**To-do item**.
Your output should be the records below, word for word and picture-free.

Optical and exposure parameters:
━━━━━━━━━━
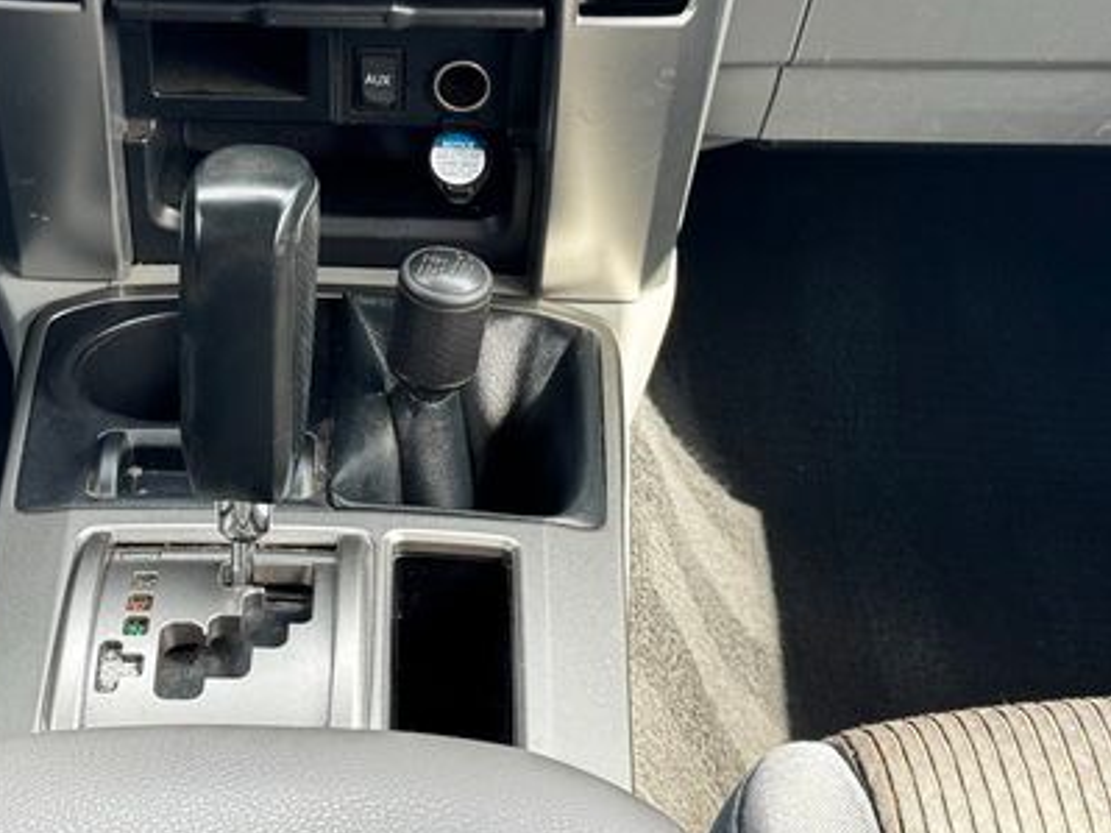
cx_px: 365
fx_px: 2471
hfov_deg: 25.2
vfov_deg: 19.0
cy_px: 195
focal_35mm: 77
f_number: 1.78
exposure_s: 1/132
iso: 100
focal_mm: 6.76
━━━━━━━━━━
**Response**.
cx_px: 365
fx_px: 2471
hfov_deg: 25.2
vfov_deg: 19.0
cy_px: 195
focal_35mm: 77
f_number: 1.78
exposure_s: 1/132
iso: 100
focal_mm: 6.76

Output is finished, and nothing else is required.